Caravans and Trade Routes


Earlier travelers to Fes stayed in a two-story inn called a fandouk. The high-ceilinged first floor served as a stable for their animals and a warehouse for their goods, for they were often traders. The rooms were on the second floor. We have the good fortune to be staying, not in a fandouk, but in a riad, or small hotel.

Dina and I share a courtyard with a fountain, an elegant courtyard, and our fountain even has rose petals floating in it.

We came here by caravan, following ancient trade routes, Dina from Almaty, Kazakhstan, which is on the ancient trade route for polyester men’s socks, me from Urbana, Illinois, which is on the ancient trade route of corn syrup and paper cups. Our camels are stabled down the street. Dina’s is old-fashioned and causes trouble for her. My camel is modern and drinks petroleum distillates.

Our courtyard is hidden away, and we climb the stairs to reach it, although it is on the first floor. We go up one floor, passing the room of the Philosophe Lahbabi, who assures us we are on the right path. Then past the gleaming brass pitcher, the large bronze ballerina en pointe gestures us onward, through the petit bar, and back down another flight of stairs into the restaurant. Now we must enter a cushioned nook that appears to have no outlet to find the little passageway to our courtyard. This is a little awkward at dinnertime. A couple is enjoying a romantic dinner on the cushions and I suddenly enter, carrying all my stuff, smile, wave, and then disappear down a hallway behind them they didn’t know existed. In the early morning when the waiters are still asleep on the benches, we try to slip by without waking them. This isn’t too difficult.

In the bathroom of Dina’s room there are stairs leading to a loft, which Dina charmingly calls her lobby.

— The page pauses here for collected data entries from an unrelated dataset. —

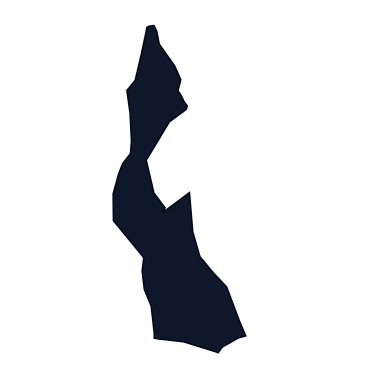 SVG path tracing the border of Kotor, rotated 195°
{"feature_id": "MNE-1507", "entity_name": "Kotor", "entity_type": "Municipality", "adm_level": 1, "iso_a3": "MNE", "parent_name": "Montenegro", "parent_adm1": "", "projection": "albers", "projection_center": [18.686, 42.45], "detail": "fine", "context": "isolated", "style": "filled", "palette": "ink", "viewbox_px": 384, "rotation_deg": 195, "n_neighbors": 0, "source": "natural_earth", "source_scale": "10m", "svg_char_len": 770}
<svg xmlns="http://www.w3.org/2000/svg" viewBox="0 0 384 384"><g transform="rotate(195 192 192)"><path d="M102.8,66.9L109.3,63.1L122.5,50.2L125.2,43.4L126.3,43.7L161.5,45.1L184.8,41.6L190.7,41.0L191.8,45.5L201.9,71.2L212.9,85.6L219.7,102.8L221.6,116.0L236.8,127.0L260.5,143.9L267.7,169.8L267.6,190.5L266.4,201.4L261.4,213.2L263.7,225.6L272.2,252.0L281.2,273.2L275.8,285.1L276.6,311.4L277.8,335.0L278.3,339.2L276.8,340.8L271.9,343.0L267.8,338.4L261.9,326.4L241.3,309.2L231.9,297.6L231.7,286.1L228.1,283.1L222.7,276.9L218.9,274.0L218.9,270.4L219.0,270.2L232.0,253.9L244.4,210.8L228.6,181.3L214.0,169.8L213.9,169.8L215.0,164.6L194.3,190.8L180.9,153.6L167.6,131.6L150.1,119.2L134.0,109.3L113.1,80.1L102.8,66.9Z" fill="#0f172a" stroke="#020617" stroke-width="1.5"/></g></svg>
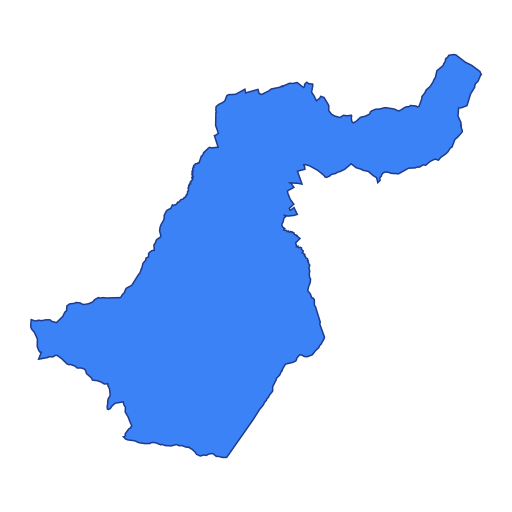 Suseni, Harghita, Romania
{"feature_id": "2599482B84922029149234", "entity_name": "Suseni", "entity_type": "district", "adm_level": 2, "iso_a3": "ROU", "parent_name": "Romania", "parent_adm1": "Harghita", "projection": "orthographic", "projection_center": [25.567, 46.618], "detail": "fine", "context": "isolated", "style": "filled", "palette": "blue", "viewbox_px": 512, "rotation_deg": 0, "n_neighbors": 0, "source": "geoboundaries", "source_scale": "gbopen_adm2", "svg_char_len": 6023}
<svg xmlns="http://www.w3.org/2000/svg" viewBox="0 0 512 512"><path d="M272.6,391.2L272.7,386.6L276.1,380.0L276.6,378.1L279.6,375.2L281.0,372.1L282.3,370.4L282.4,369.3L285.5,364.1L292.8,362.4L295.7,361.0L296.5,359.7L296.6,358.4L299.6,354.8L301.8,355.1L304.4,356.5L307.0,356.8L312.3,354.8L315.3,350.9L318.9,347.5L319.2,346.1L321.1,344.1L324.1,338.7L324.5,337.1L319.7,323.9L320.3,322.3L315.5,306.7L314.4,305.2L314.3,299.5L313.0,298.0L311.7,297.7L310.3,293.8L307.7,290.6L308.7,286.3L310.2,282.7L310.6,279.0L309.7,277.6L309.2,274.0L309.7,271.3L308.9,267.6L309.7,265.8L309.6,264.8L308.7,263.9L308.5,262.2L307.8,261.6L308.1,260.6L307.7,260.5L307.5,258.7L305.9,257.8L305.3,256.4L304.4,255.8L304.9,255.0L304.7,254.3L302.2,252.8L303.2,251.7L303.0,250.7L301.4,249.2L301.5,247.9L300.3,247.3L298.6,247.7L298.0,247.3L298.1,246.3L296.4,246.7L296.5,245.1L295.8,244.0L295.8,242.7L300.0,238.5L297.4,236.4L297.1,235.6L296.5,235.8L296.1,235.0L294.3,234.5L294.0,233.0L293.3,232.5L292.8,232.7L291.9,231.7L290.9,232.0L290.4,231.5L289.3,232.2L288.2,230.9L287.1,231.6L286.2,230.3L283.9,230.2L283.7,228.8L284.6,228.4L282.4,226.8L281.9,225.1L282.0,223.8L283.1,221.9L284.0,217.9L285.7,216.6L284.7,215.4L288.2,216.1L294.0,215.4L297.3,214.4L294.0,207.6L290.3,210.4L289.2,208.4L293.8,204.2L290.2,199.3L287.8,193.2L287.5,190.9L293.9,187.4L291.3,183.7L290.1,182.9L297.8,183.3L302.0,184.1L297.5,171.2L304.9,169.3L304.6,166.7L303.7,164.7L305.9,164.7L309.5,165.8L317.7,170.3L324.1,175.5L324.9,176.9L326.4,177.4L329.4,176.2L331.5,174.4L335.6,173.5L337.8,172.0L339.8,171.7L344.7,169.3L351.2,163.8L356.1,167.7L361.4,169.3L362.9,170.3L368.3,171.4L373.1,175.5L376.6,177.7L377.8,182.7L380.1,180.4L379.8,178.2L380.1,177.3L381.2,176.4L381.8,174.6L382.6,173.4L384.9,172.0L389.0,172.4L390.8,173.3L398.6,173.8L408.5,168.2L415.1,167.9L417.2,167.0L419.3,167.2L423.3,164.8L425.6,165.3L430.2,161.4L434.0,159.5L435.6,159.2L438.5,160.2L440.7,157.4L445.5,154.1L447.8,151.9L450.3,148.0L452.0,147.1L454.9,139.5L457.8,137.0L462.2,131.9L462.3,130.4L461.5,128.6L461.1,126.3L461.3,125.3L460.8,125.3L461.0,122.7L458.0,116.1L458.6,108.0L461.3,107.8L467.0,105.6L470.6,93.9L474.6,87.4L475.1,84.2L478.1,81.1L480.8,74.7L481.3,74.6L479.9,71.5L471.8,65.4L465.5,62.3L456.0,55.0L453.9,54.5L448.8,55.3L447.3,57.7L445.9,58.4L445.4,59.7L445.5,61.0L443.7,63.8L443.1,65.6L436.9,70.7L435.4,77.4L433.5,80.4L433.4,81.4L430.2,86.4L426.2,89.9L424.8,92.9L421.9,96.6L421.8,98.7L419.1,106.2L417.4,106.9L415.9,106.0L410.5,105.5L408.9,106.7L406.8,106.7L404.4,107.6L400.9,110.0L398.5,111.0L394.2,109.0L385.4,107.6L378.6,109.2L376.0,109.1L371.8,110.8L370.2,112.1L369.9,113.6L369.2,114.3L365.2,116.2L360.5,117.3L356.3,121.2L353.4,122.9L351.8,121.6L351.3,118.0L351.7,116.0L351.3,115.2L347.4,115.8L343.4,115.3L340.0,117.5L334.6,116.0L331.5,114.2L328.8,110.6L328.8,105.7L328.2,104.4L324.0,97.5L320.8,96.3L319.6,98.3L316.4,100.8L314.2,96.2L311.6,92.1L312.8,85.4L312.7,84.1L308.6,83.6L306.8,82.2L305.1,83.7L304.6,84.5L304.5,86.6L303.6,87.5L297.1,82.5L292.9,83.5L289.8,83.2L283.1,86.0L282.7,86.6L282.2,85.9L279.6,87.3L271.1,89.0L269.2,90.7L261.6,94.5L259.1,93.4L258.0,89.4L245.6,92.9L244.9,89.2L235.6,94.3L228.5,94.7L226.8,95.7L224.8,101.0L221.9,103.0L219.0,104.2L216.1,106.6L215.8,110.2L216.4,112.1L215.9,112.5L215.6,125.4L218.4,133.3L215.7,135.2L214.4,135.6L218.1,147.2L211.2,147.9L209.6,147.3L208.4,148.2L203.6,152.6L203.9,153.0L201.7,156.3L201.3,156.2L199.0,163.0L197.9,162.9L197.4,163.6L195.4,163.8L195.3,164.6L193.7,165.5L193.4,166.5L193.8,167.3L193.3,167.3L192.6,168.8L193.0,170.3L192.5,170.7L192.9,171.1L192.0,171.8L192.6,172.5L192.3,172.8L192.7,173.3L191.9,174.0L192.5,174.3L192.2,175.1L192.7,175.4L192.5,176.0L192.8,175.9L193.1,177.0L192.7,177.2L193.0,177.5L192.7,178.3L192.0,178.1L192.5,179.9L191.3,180.7L190.7,182.2L190.2,182.2L190.6,183.8L189.6,183.9L189.4,184.3L189.7,184.3L188.9,185.2L189.1,185.6L188.1,185.9L188.7,186.0L188.7,187.3L188.1,187.8L188.6,190.4L187.5,191.6L187.5,193.7L186.5,194.6L186.7,195.4L185.6,196.2L185.6,196.9L185.0,197.5L184.2,197.5L183.3,199.0L181.0,199.6L178.7,202.2L178.0,202.0L176.1,204.5L173.6,205.3L172.4,204.9L170.8,208.3L167.0,210.3L165.7,212.2L164.1,215.6L164.3,217.1L163.7,220.0L161.1,224.5L160.0,227.6L159.6,231.0L160.9,236.0L160.2,237.2L156.8,239.5L156.1,240.6L155.4,242.8L153.9,245.0L154.3,250.3L151.9,250.6L149.2,252.6L148.5,254.1L148.6,256.8L146.0,258.1L145.6,260.3L143.0,263.3L141.6,268.8L141.1,269.0L141.0,270.2L139.5,273.7L138.8,274.1L131.7,285.4L126.8,287.9L125.8,288.9L124.3,292.6L122.4,294.6L120.8,297.3L120.1,297.6L106.5,298.0L103.0,297.6L99.9,298.1L98.5,297.5L94.8,299.5L92.7,302.0L88.3,303.8L84.1,304.5L82.0,304.1L80.1,302.9L76.0,302.5L74.6,303.3L69.6,303.9L66.9,305.9L66.5,311.0L65.4,311.5L64.6,312.6L62.8,316.4L56.5,322.6L51.6,321.3L50.0,319.8L45.9,319.8L41.6,320.7L38.5,320.2L35.5,321.1L31.2,319.6L30.7,326.1L31.0,327.5L31.6,329.1L34.4,332.4L37.4,339.0L37.2,346.3L38.3,349.5L39.6,351.9L41.3,352.2L38.6,359.2L47.9,357.5L48.3,356.7L52.8,356.9L55.8,355.2L57.3,355.5L61.7,358.7L67.1,364.0L69.2,364.7L70.6,364.5L75.0,366.1L77.2,368.0L81.4,368.0L84.3,369.0L85.5,370.3L86.5,373.6L91.4,377.9L92.4,380.1L97.3,380.7L101.0,382.0L104.3,384.0L107.9,383.8L107.9,385.6L109.5,388.9L110.1,394.2L110.0,396.0L108.3,398.5L107.7,400.9L107.7,403.8L107.1,406.8L107.4,409.0L108.4,409.5L110.3,408.5L112.2,405.8L115.2,403.2L123.2,401.9L124.0,405.0L125.4,407.3L125.2,412.0L128.0,416.7L130.8,423.9L131.5,424.9L131.7,426.3L130.6,427.3L130.7,427.8L128.7,429.0L125.4,433.5L125.1,434.6L125.4,435.7L124.4,436.8L123.5,436.8L125.5,439.0L127.9,439.9L134.8,440.8L138.6,442.6L144.7,443.6L150.0,443.5L150.8,442.8L152.2,442.5L155.4,442.7L160.7,444.8L161.7,444.4L165.6,445.6L171.3,445.9L176.4,444.5L179.2,445.7L182.0,445.6L185.7,447.0L188.2,447.4L188.8,447.0L190.5,448.6L191.8,449.0L195.2,452.2L196.6,454.3L200.3,456.0L203.8,455.0L206.4,455.4L208.7,454.0L212.1,453.6L212.9,453.6L216.3,456.4L217.9,456.3L223.0,457.5L226.7,457.4L253.1,419.7L259.5,409.6L263.5,404.7L264.4,402.5L266.4,400.3L266.7,399.1L268.5,397.2L269.5,395.0L272.6,391.2Z" fill="#3b82f6" stroke="#1e3a8a" stroke-width="1.5"/></svg>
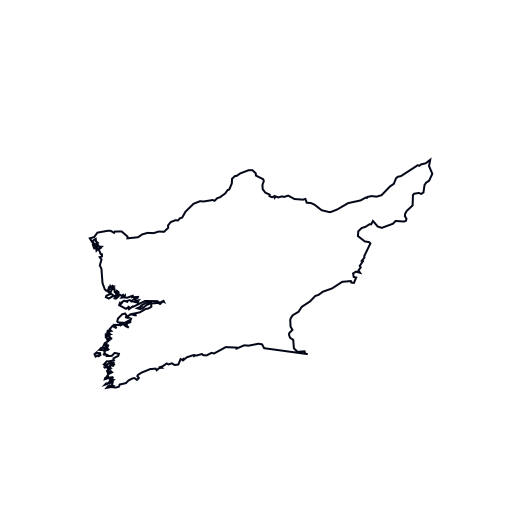 the State of Maranhão, rotated 235°
{"feature_id": "BRA-593", "entity_name": "Maranhão", "entity_type": "State", "adm_level": 1, "iso_a3": "BRA", "parent_name": "Brazil", "parent_adm1": "", "projection": "equal_earth", "projection_center": [-45.076, -5.686], "detail": "fine", "context": "isolated", "style": "outline", "palette": "ink", "viewbox_px": 512, "rotation_deg": 235, "n_neighbors": 0, "source": "natural_earth", "source_scale": "10m", "svg_char_len": 6024}
<svg xmlns="http://www.w3.org/2000/svg" viewBox="0 0 512 512"><g transform="rotate(235 256 256)"><path d="M228.7,65.6L231.3,62.7L231.3,64.7L231.9,64.3L231.8,62.1L233.6,58.1L234.2,60.3L233.5,61.8L234.6,61.8L233.0,62.2L232.9,64.0L234.9,66.3L237.2,58.4L237.6,60.1L235.9,63.1L235.9,64.7L236.8,62.7L237.0,64.4L236.1,66.8L237.2,65.6L236.6,67.9L237.3,67.4L238.1,64.4L238.6,67.0L238.0,67.7L239.0,69.7L239.0,67.5L239.8,67.6L241.8,61.5L242.6,62.6L241.4,66.5L242.8,64.4L243.9,67.5L243.3,71.4L245.0,71.0L245.3,67.5L246.3,67.8L246.2,69.7L247.4,67.3L247.2,70.9L248.4,69.1L247.9,73.5L251.4,68.3L250.5,68.3L251.5,68.1L251.6,70.7L249.9,71.5L249.4,75.6L248.7,75.4L248.3,75.6L247.5,76.8L248.8,75.9L248.6,77.4L250.0,77.2L250.1,79.1L250.4,75.2L251.3,74.1L251.0,75.6L251.9,74.7L253.3,69.5L254.4,69.1L255.3,73.5L252.3,76.5L253.6,76.2L252.0,79.7L252.3,80.6L252.5,79.1L253.9,80.7L253.2,85.9L254.5,87.6L257.7,84.6L256.9,80.6L259.6,76.4L260.3,77.4L261.8,75.6L262.2,76.3L261.4,76.5L262.2,76.5L262.7,74.1L262.9,76.2L264.5,76.8L264.8,78.2L264.1,77.9L265.8,79.1L264.1,80.5L264.1,81.5L265.8,81.2L266.2,77.2L269.0,73.8L269.5,76.5L267.5,79.2L267.5,81.5L266.2,81.5L267.4,83.5L266.9,83.8L267.6,83.7L268.4,81.5L269.6,83.2L270.2,82.9L269.5,82.1L269.9,80.0L270.8,82.6L271.0,81.5L271.4,82.2L271.0,85.9L272.0,86.8L270.4,88.3L271.9,87.5L272.1,86.9L271.9,85.9L274.0,86.5L270.8,90.6L273.3,89.4L275.0,90.5L275.8,86.5L277.5,87.6L275.6,91.7L276.8,91.1L277.5,92.0L278.3,90.6L278.4,92.6L279.3,91.1L279.8,91.7L277.8,94.4L280.0,94.1L281.0,98.4L276.9,100.3L280.8,100.5L277.2,105.2L276.0,105.3L277.8,105.7L275.7,108.5L274.0,108.8L274.5,110.0L272.7,109.4L270.3,110.6L273.7,110.0L274.3,111.4L275.4,110.2L273.6,115.8L275.4,113.9L275.5,116.6L275.8,117.0L276.5,110.2L280.7,104.9L281.9,104.8L283.9,107.0L285.0,112.9L284.0,115.8L281.5,115.8L280.3,114.3L279.0,115.3L278.4,116.4L280.4,115.3L280.0,120.0L275.7,124.0L279.4,121.7L276.5,128.4L275.9,135.2L274.7,137.9L274.5,141.2L276.7,142.5L276.8,143.6L273.6,149.0L271.7,149.9L272.3,153.7L271.2,154.3L272.3,154.5L272.9,150.3L275.6,149.3L282.8,139.3L285.0,125.5L285.4,127.0L285.3,121.3L286.6,121.4L287.4,123.4L287.3,119.2L294.2,115.7L295.6,117.6L293.5,118.2L294.5,118.4L294.8,120.2L295.2,118.7L295.0,122.3L292.6,124.1L293.2,124.4L292.2,127.3L290.8,128.2L289.8,127.3L290.2,128.4L285.8,132.2L286.1,134.0L286.6,132.0L287.1,134.3L288.4,131.4L289.6,132.6L290.6,131.1L291.0,133.2L289.6,134.9L290.2,135.8L293.4,130.7L294.3,131.4L293.9,133.2L295.8,126.4L297.3,124.7L298.3,125.5L297.9,124.3L299.0,122.0L300.4,125.8L300.4,123.1L304.6,121.3L305.3,119.0L305.4,122.6L307.4,122.0L306.7,120.2L307.9,119.0L307.2,120.5L308.1,119.9L310.6,121.3L311.3,117.3L312.6,122.0L313.5,120.8L314.0,122.3L313.6,119.4L315.0,119.4L313.7,117.6L315.3,118.2L312.9,115.5L313.5,113.4L315.4,113.0L322.0,114.8L334.1,122.0L337.9,122.7L341.7,127.4L344.7,127.3L344.0,129.5L345.8,130.8L346.9,129.9L351.8,131.1L351.7,133.5L352.6,133.1L352.5,134.3L353.6,132.9L357.5,132.9L357.5,134.0L359.7,133.3L361.9,134.5L362.1,131.7L359.8,129.7L365.8,130.0L364.3,134.3L366.1,139.5L361.7,149.0L360.0,151.4L356.4,153.0L357.0,154.4L353.2,160.0L345.7,161.9L344.2,160.8L339.0,170.2L339.0,175.1L337.1,180.5L333.5,185.2L331.8,190.4L328.6,194.5L329.4,200.2L331.5,201.5L332.7,205.6L331.5,210.6L329.9,212.4L330.5,215.6L329.8,217.5L332.8,223.8L334.6,234.8L333.0,241.6L330.8,244.2L326.7,252.6L325.0,253.7L325.6,257.5L324.8,260.0L324.9,266.6L326.3,270.6L325.8,272.2L329.3,277.8L333.0,280.7L333.6,284.9L332.7,286.0L332.7,290.5L330.5,299.2L328.3,302.3L323.9,303.2L321.9,302.1L314.8,305.9L312.9,305.4L310.4,301.9L306.8,299.8L302.5,300.0L298.4,302.4L297.3,301.4L294.9,302.9L294.5,305.3L293.0,304.8L293.5,306.4L291.3,307.7L289.9,311.5L288.3,312.8L287.0,317.0L280.6,320.2L275.2,326.8L274.4,329.2L270.6,328.1L267.7,331.5L264.4,333.4L255.9,336.0L249.8,341.3L249.0,343.0L247.5,349.4L246.5,361.7L241.5,373.7L241.0,379.1L240.0,380.1L240.5,381.1L238.8,385.0L235.4,388.9L233.8,393.8L236.1,405.5L236.1,410.4L239.3,415.2L239.6,417.5L238.3,420.6L237.6,440.5L236.3,441.4L236.3,444.0L234.6,448.1L234.9,453.9L230.4,449.3L222.2,447.6L218.4,441.0L218.5,437.4L217.5,434.8L212.0,429.6L212.1,426.9L214.2,425.6L216.3,421.3L216.0,419.6L207.6,413.3L206.5,405.4L205.0,402.3L203.2,400.8L200.2,400.6L198.8,399.0L199.4,396.9L204.6,390.5L203.9,386.6L206.9,375.2L210.3,372.6L217.6,371.9L215.9,368.5L216.9,367.3L217.1,362.3L218.3,358.7L217.6,354.0L213.9,350.9L205.5,353.5L202.5,356.6L200.7,356.9L193.8,344.6L192.5,343.9L191.4,339.9L190.4,340.6L188.4,335.3L186.6,335.2L185.4,331.6L182.6,331.6L185.9,328.8L186.0,325.5L182.7,324.0L180.9,325.7L177.8,320.8L179.6,318.8L181.1,319.3L185.4,311.8L185.8,299.7L188.4,290.3L188.3,284.8L189.3,281.6L187.8,274.3L188.1,264.3L185.9,258.8L186.4,252.2L185.5,249.6L184.2,247.5L178.3,243.8L174.6,243.5L173.8,239.1L172.7,237.9L169.5,237.0L165.9,238.4L158.7,234.1L153.7,235.0L150.1,241.1L147.9,240.2L145.9,242.1L175.8,209.8L180.2,210.3L182.7,207.7L186.8,198.5L189.6,195.1L191.3,187.1L192.0,187.7L198.7,179.0L200.2,165.8L202.2,163.9L202.9,158.5L205.0,155.9L206.7,155.5L208.7,149.9L209.9,149.0L209.6,147.8L210.7,147.8L212.7,141.3L212.4,136.8L213.3,137.3L213.3,136.0L214.8,135.1L211.7,130.2L212.0,129.3L213.5,126.7L216.3,125.6L217.3,122.2L219.2,121.2L219.2,116.2L219.9,114.1L218.5,114.6L219.7,112.6L219.4,109.1L221.3,109.2L224.0,104.6L226.1,95.5L226.3,91.0L225.7,89.9L223.3,90.1L222.8,87.5L225.7,86.4L226.5,84.8L227.2,80.3L226.5,76.5L228.9,70.6L227.6,68.7L228.7,65.6ZM281.3,128.8L280.2,134.3L281.3,132.6L280.7,139.3L277.5,144.0L278.6,138.0L278.2,132.9L279.1,130.5L281.3,128.8ZM308.4,109.4L309.3,110.7L308.2,115.7L305.1,116.6L305.6,111.0L308.4,109.4ZM268.2,67.4L268.4,69.7L267.3,68.8L268.0,70.0L265.9,72.5L264.2,71.9L264.1,69.6L264.6,69.3L264.9,70.9L265.6,66.9L268.2,67.4ZM358.8,128.8L359.3,130.5L357.4,131.1L356.9,128.8L354.2,127.6L358.8,128.8ZM301.7,120.3L301.4,116.8L302.2,116.1L302.5,118.1L303.7,117.0L304.3,117.8L303.9,119.8L302.6,120.6L301.7,120.3ZM351.9,128.4L355.4,130.1L356.8,131.7L352.2,130.1L351.9,128.4ZM308.9,115.1L311.1,114.5L310.1,116.7L308.9,115.1Z" fill="none" stroke="#020617" stroke-width="2"/></g></svg>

I searched long and hard for the stairs in my bathroom, but they don’t exist. Instead, outside my room there is a drum and a wooden deck chair. When I got down from my camel, exhausted, because my caravan had been stuck in Paris for days, the drum and deck chair welcomed me. And now that it is my last day in Fes and I am just starting to have a glimmer of what questions I want to ask and there isn’t time left to ask them, or to meander all the alleyways I want to walk, ideally all 9,600 of them in the medina, I see that it is necessary to start a Slow Travel Movement. Our symbol will be the deck chair.

Alas, Dina and I climb on our camels today and wend our separate ways back to the hills of Kazakhstan and the cornfields of Illinois. Phrases of Arabic, snatches of music, unasked questions, and memories of our time together in this rose-scented courtyard in the medina of Fes will come with us, packed in our leather saddlebags.


4 Responses to “Caravans and Trade Routes”

  1. James Carver Says:

    Great post, some really good information. Thanks

  2. karenconnelly Says:

    this is lovely. i’ve been rereading or reading for the first time a lot of the posts we all put up and your writing is so fine and direct. good to remember that time, which already seems a lifetime ago.

  3. karenconnelly Says:

    okay. maybe not a lifetime. but another life. another world ago. time and space are so bizarrely elastic. we were in Fes? recently????

  4. carolspindel Says:

    thanks karen…I know what you mean….it already does seem so distant in time, a speck behind us on the horizon, but one I like to remember, so thanks for your kind words and for recalling me back to that lovely time and the comraderie of our company of travelers.